Claude Opus 4.7 Task Budgets: Cap Agent Loop Costs

Claude Opus 4.7 shipped on April 16, 2026 with a new feature called task budgets — an advisory token cap that the model watches itself, so long agent loops don't burn your wallet. Here's how to use it in 5 minutes.

What Is a Task Budget?

A task_budget tells Claude how many tokens to target across a full agentic loop — thinking, tool calls, tool results, and the final answer combined. The model sees a running countdown and prioritizes accordingly.

Advisory — not a hard cap. The model self-moderates.
Different from max_tokens, which is a hard per-request ceiling.
Minimum value: 20,000 tokens.
Beta — requires the header task-budgets-2026-03-13.

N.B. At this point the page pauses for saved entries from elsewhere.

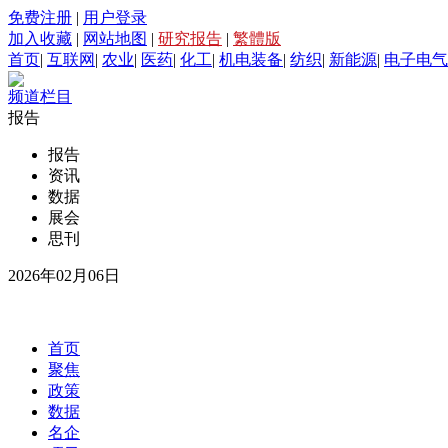
免费注册
|
用户登录
加入收藏
|
网站地图
|
研究报告
|
繁體版
首页
|
互联网
|
农业
|
医药
|
化工
|
机电装备
|
纺织
|
新能源
|
电子电气
频道栏目
报告
报告
资讯
数据
展会
思刊
2026年02月06日
首页
聚焦
政策
数据
名企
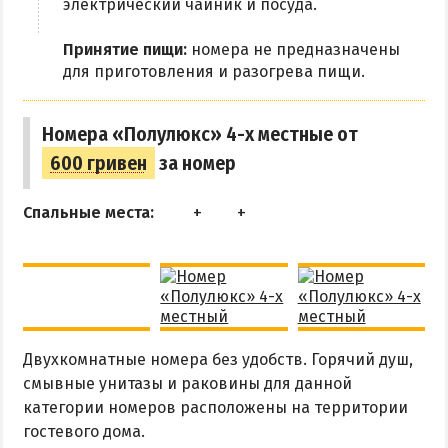
электрический чайник и посуда.
Принятие пищи:
номера не предназначены
для приготовления и разогрева пищи.
Номера «Полулюкс» 4-х местные от
600 гривен
за номер
Спальные места:
Двухкомнатные номера без удобств. Горячий душ,
смывные унитазы и раковины для данной
категории номеров расположены на территории
гостевого дома.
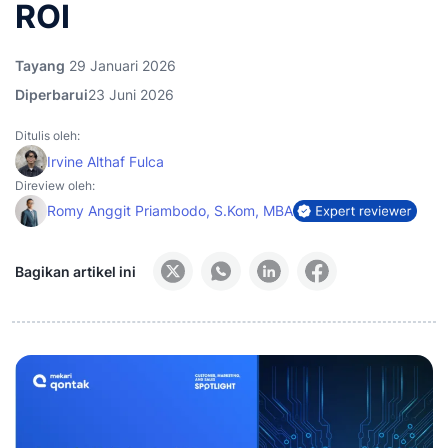
ROI
Tayang
29 Januari 2026
Diperbarui
23 Juni 2026
Ditulis oleh:
Irvine Althaf Fulca
Direview oleh:
Romy Anggit Priambodo, S.Kom, MBA
Bagikan artikel ini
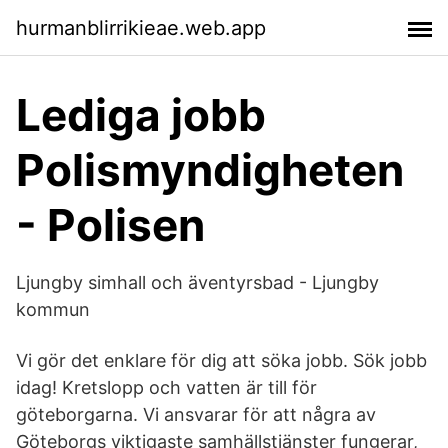
hurmanblirrikieae.web.app
Lediga jobb
Polismyndigheten
- Polisen
Ljungby simhall och äventyrsbad - Ljungby
kommun
Vi gör det enklare för dig att söka jobb. Sök jobb
idag! Kretslopp och vatten är till för
göteborgarna. Vi ansvarar för att några av
Göteborgs viktigaste samhällstjänster fungerar,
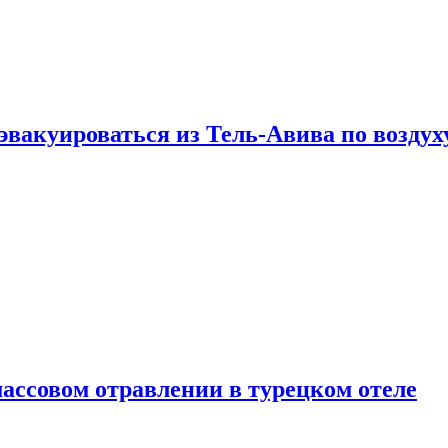
эвакуироваться из Тель-Авива по воздух
ассовом отравлении в турецком отеле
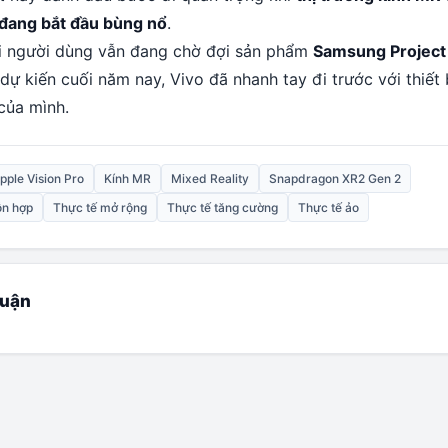
đang bắt đầu bùng nổ
.
i người dùng vẫn đang chờ đợi sản phẩm
Samsung Project
dự kiến cuối năm nay, Vivo đã nhanh tay đi trước với thiết
của mình.
pple Vision Pro
Kính MR
Mixed Reality
Snapdragon XR2 Gen 2
ỗn hợp
Thực tế mở rộng
Thực tế tăng cường
Thực tế ảo
luận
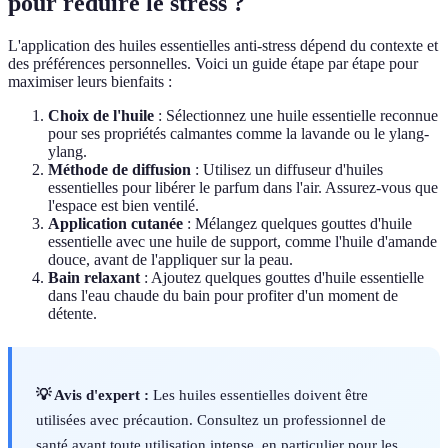
pour réduire le stress ?
L'application des huiles essentielles anti-stress dépend du contexte et
des préférences personnelles. Voici un guide étape par étape pour
maximiser leurs bienfaits :
Choix de l'huile
: Sélectionnez une huile essentielle reconnue
pour ses propriétés calmantes comme la lavande ou le ylang-
ylang.
Méthode de diffusion
: Utilisez un diffuseur d'huiles
essentielles pour libérer le parfum dans l'air. Assurez-vous que
l'espace est bien ventilé.
Application cutanée
: Mélangez quelques gouttes d'huile
essentielle avec une huile de support, comme l'huile d'amande
douce, avant de l'appliquer sur la peau.
Bain relaxant
: Ajoutez quelques gouttes d'huile essentielle
dans l'eau chaude du bain pour profiter d'un moment de
détente.
💡 Avis d'expert :
Les huiles essentielles doivent être
utilisées avec précaution. Consultez un professionnel de
santé avant toute utilisation intense, en particulier pour les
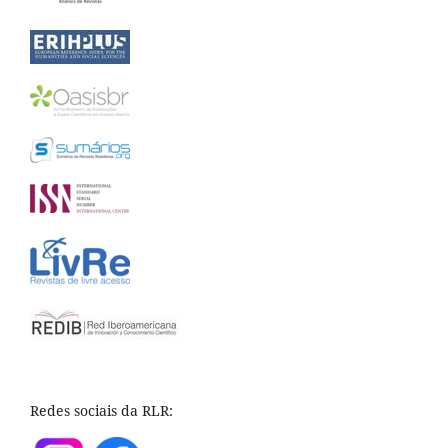
Redes sociais da RLR:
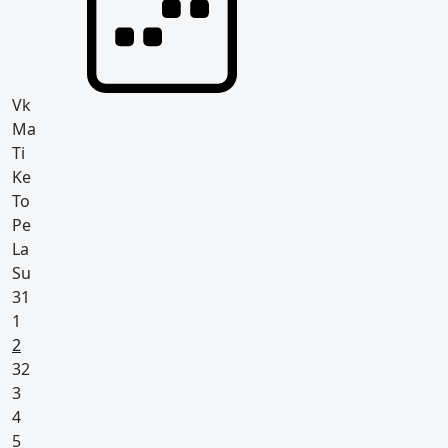
Vk
Ma
Ti
Ke
To
Pe
La
Su
31
1
Pyhäpäivä
2
32
3
4
5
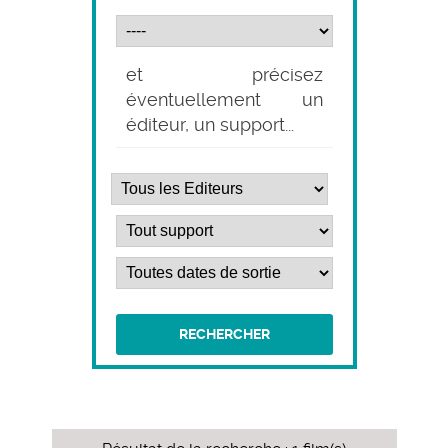
et précisez
éventuellement un
éditeur, un support...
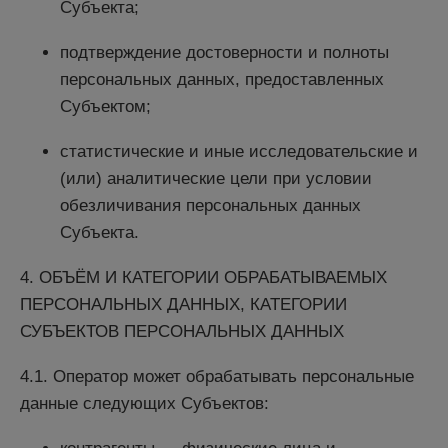
Субъекта;
подтверждение достоверности и полноты
персональных данных, предоставленных
Субъектом;
статистические и иные исследовательские и
(или) аналитические цели при условии
обезличивания персональных данных
Субъекта.
4. ОБЪЁМ И КАТЕГОРИИ ОБРАБАТЫВАЕМЫХ
ПЕРСОНАЛЬНЫХ ДАННЫХ, КАТЕГОРИИ
СУБЪЕКТОВ ПЕРСОНАЛЬНЫХ ДАННЫХ
4.1. Оператор может обрабатывать персональные
данные следующих Субъектов:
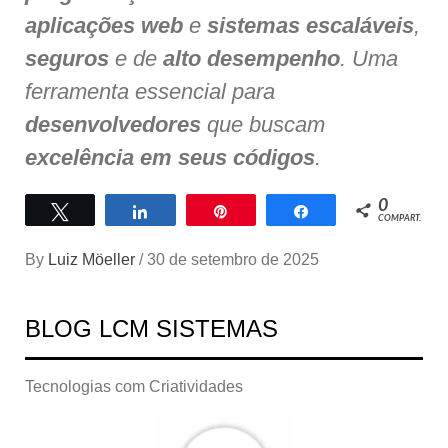
aplicações web
e
sistemas escaláveis
,
seguros
e de
alto desempenho
. Uma
ferramenta essencial para
desenvolvedores
que buscam
excelência em seus códigos
.
0
Twittar
Compartilhar
Pin
Compartilhar
COMPART.
By
Luiz Möeller
/
30 de setembro de 2025
BLOG LCM SISTEMAS
Tecnologias com Criatividades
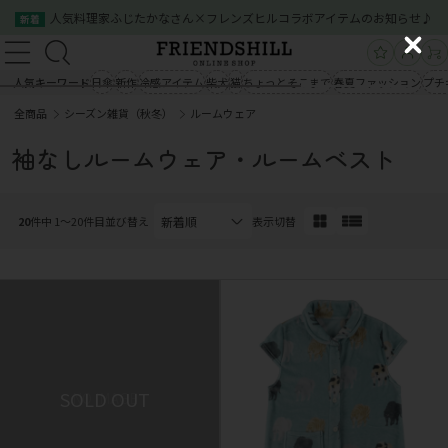
人気料理家ふじたかなさん×フレンズヒルコラボアイテムのお知らせ♪
新着
新規会員登録
ログイン
C
新規会員登録
ログイン
l
人気キーワード
日傘
新作
冷感アイテム
柴犬
猫
ちょっとそこまで
春夏ファッション
プチ
商品一覧
o
全商品
シーズン雑貨（秋冬）
ルームウェア
s
商品一覧
クイックオーダー
ご利用案内
e
袖なしルームウェア・ルームベスト
会社概要
お問い合わせ
クイックオーダー
ご利用案内
会社概要
お問い合わせ
20
件中 1〜20件目
並び替え
表示切替
03-5534-0100
03-5534-0100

Step 1 — Install the Latest SDK

pip install -U anthropic

You need a recent anthropic SDK that supports the output_config parameter and beta headers.

Step 2 — Add the Beta Header

betas = ["task-budgets-2026-03-13"]

Without this header, the API ignores task_budget.

Step 3 — Call the API With a Budget

from anthropic import Anthropic

client = Anthropic()

response = client.beta.messages.create(
    model="claude-opus-4-7",
    max_tokens=128000,
    output_config={
        "effort": "xhigh",
        "task_budget": {"type": "tokens", "total": 60000},
    },
    messages=[
        {"role": "user", "content": "Review /repo and propose a refactor plan."}
    ],
    betas=["task-budgets-2026-03-13"],
)
print(response.content[0].text)

The model now knows it has ~60k tokens to plan, think, call tools, and answer — and will wrap up gracefully as it approaches the limit.

Step 4 — Pick the Right Budget

Task type	Suggested budget
Simple Q&A or single tool call	Don't set — use max_tokens only
Focused coding task (one file)	20,000 – 40,000
Multi-file refactor + tests	60,000 – 100,000
Deep research / long agent run	100,000 – 250,000
Open-ended quality-first work	Omit — let the model decide

Step 5 — Read the Countdown (Streaming)

with client.beta.messages.stream(
    model="claude-opus-4-7",
    max_tokens=128000,
    output_config={
        "effort": "high",
        "task_budget": {"type": "tokens", "total": 80000},
    },
    messages=[{"role": "user", "content": "Audit this repo for N+1 queries."}],
    betas=["task-budgets-2026-03-13"],
) as stream:
    for event in stream:
        if event.type == "message_delta":
            print(event.usage)  # live token usage

Example Input → Output

Input prompt: "Summarize this 40-page PDF and extract every action item."

Config: task_budget = 30,000 tokens

Observed behavior:

Claude reads the PDF once (≈ 18k tokens consumed).
Sees ~12k tokens remaining on the countdown.
Skips re-reading sections and writes a tight 5-bullet summary plus a checklist.
Finishes with ~2k tokens buffer instead of looping over the doc again.

task_budget vs max_tokens

Parameter	Scope	Hard cap?	Model aware?
`max_tokens`	Per single request output	Yes	No
`task_budget`	Full agentic loop (thinking + tools + output)	No (advisory)	Yes

Common Pitfalls

Budget too small → Claude may refuse or return shallow work. Bump to 40k+ for coding.
Forgot the beta header → parameter is silently ignored.
Used on quality-critical tasks → skip task_budget; let the model go deep.
Mixed with old thinking.budget_tokens → 400 error in 4.7. Use adaptive thinking instead.

Key Takeaways

task_budget is the first built-in cost throttle Claude knows about.
Use it for bounded agent work, skip it for open-ended quality runs.
Combine with effort: "xhigh" for the best coding results on Opus 4.7.

That's it — one beta header and one extra config block gives you cost-aware agent loops that finish cleanly instead of sprawling.